Escribimos, trabajamos, hicimos otras cosas. Cinco años después nos pusimos de nuevo en contacto con él. Estábamos preparando Justino, un asesino de la tercera edad (1994), nuestro primer largometraje. Le ofrecimos un papelito en el que volvía a interpretar al doctor Larruskain de Pez. Nos llama indignado. Él quiere ser Justino. Le contamos que ya hemos pensado en ello pero que nos parece un error de casting garrafal ponerle como ancianito que, inesperadamente, empieza a cargarse gente. No habrá espectador que no lo esté esperando desde el primer minuto.
–Pues por lo menos el papel del amigo.
–No sabemos aún quién lo va a hacer pero a ti no te va nada, Paul.
–Bueno, pues le escribís unas cuantas escenas al doctor este. Dadme diez páginas de texto. Una es un insulto.
Fernando Vivanco hizo el papel.

En sus memorias escribe Paul: «aquello no era un cameo, era un camelo».

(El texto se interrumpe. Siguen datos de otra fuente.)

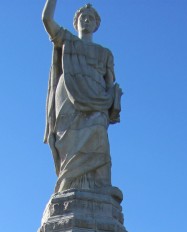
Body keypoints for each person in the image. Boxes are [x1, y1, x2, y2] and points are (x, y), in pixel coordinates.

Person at [42, 1, 122, 195]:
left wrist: (114, 97)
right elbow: (47, 19)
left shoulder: (105, 54)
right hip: (69, 95)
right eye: (82, 18)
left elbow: (109, 83)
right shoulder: (68, 41)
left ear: (96, 24)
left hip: (97, 98)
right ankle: (68, 186)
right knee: (69, 140)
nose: (86, 21)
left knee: (99, 135)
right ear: (76, 22)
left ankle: (101, 186)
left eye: (91, 18)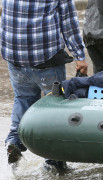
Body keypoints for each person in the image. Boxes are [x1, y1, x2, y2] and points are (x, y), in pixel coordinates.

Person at [1, 0, 88, 169]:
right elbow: (68, 23)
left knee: (23, 98)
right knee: (54, 107)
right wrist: (80, 56)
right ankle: (54, 161)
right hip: (46, 59)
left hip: (15, 56)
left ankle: (14, 141)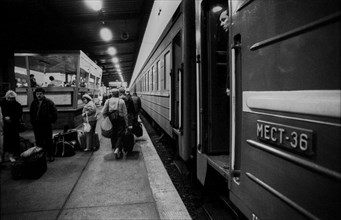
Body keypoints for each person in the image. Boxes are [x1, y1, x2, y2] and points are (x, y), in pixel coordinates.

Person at [30, 87, 58, 162]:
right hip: (37, 125)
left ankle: (50, 155)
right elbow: (32, 114)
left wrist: (49, 121)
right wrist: (33, 122)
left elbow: (55, 114)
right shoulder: (34, 103)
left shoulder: (49, 102)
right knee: (39, 141)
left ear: (43, 94)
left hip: (46, 125)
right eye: (37, 94)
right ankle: (41, 156)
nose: (39, 95)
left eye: (40, 94)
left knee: (48, 140)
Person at [102, 89, 128, 159]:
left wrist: (106, 118)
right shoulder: (121, 101)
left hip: (111, 119)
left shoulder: (108, 101)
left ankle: (114, 147)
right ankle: (117, 148)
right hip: (120, 119)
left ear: (112, 94)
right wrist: (127, 123)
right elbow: (125, 113)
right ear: (118, 94)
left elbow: (103, 112)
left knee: (113, 133)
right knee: (120, 134)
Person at [0, 90, 23, 162]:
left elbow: (19, 115)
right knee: (3, 142)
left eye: (12, 98)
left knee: (13, 142)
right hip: (4, 126)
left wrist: (11, 119)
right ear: (6, 97)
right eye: (8, 98)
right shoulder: (2, 104)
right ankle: (2, 157)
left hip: (13, 126)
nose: (10, 99)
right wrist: (4, 118)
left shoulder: (17, 105)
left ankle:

Era el presidente del Círculo de Escritores Cinematográficos cuando nos dieron el premio al mejor guión original de aquel año. Fuimos a la ceremonia. Le saludamos. Nos felicitó.
–Sois unos hijoputas, pero os lo merecéis. Felicidades.
–Gracias, Paul. Ya habrá ocasión de hacer algo juntos.

La década en la que confluyeron su sabiduría del oficio -¡aquella mirada!- y nuestras ilusiones de descerebrados se nos había deshecho entre los dedos. Nuevos fans del género, más canónicos en sus gustos y más duchos en el arte de narrar en imágenes, han pasado tras la cámara demostrado que el afán de Paul por conectar con el público no era una quimera. Él ha seguido peleando hasta el final. Nosotros entramos en fase de hibernación después de rodar tres películas. No se presentó la oportunidad de volver a colaborar. Culpa nuestra: nunca hemos sido capaces de tomarnos del todo en serio al monstruo.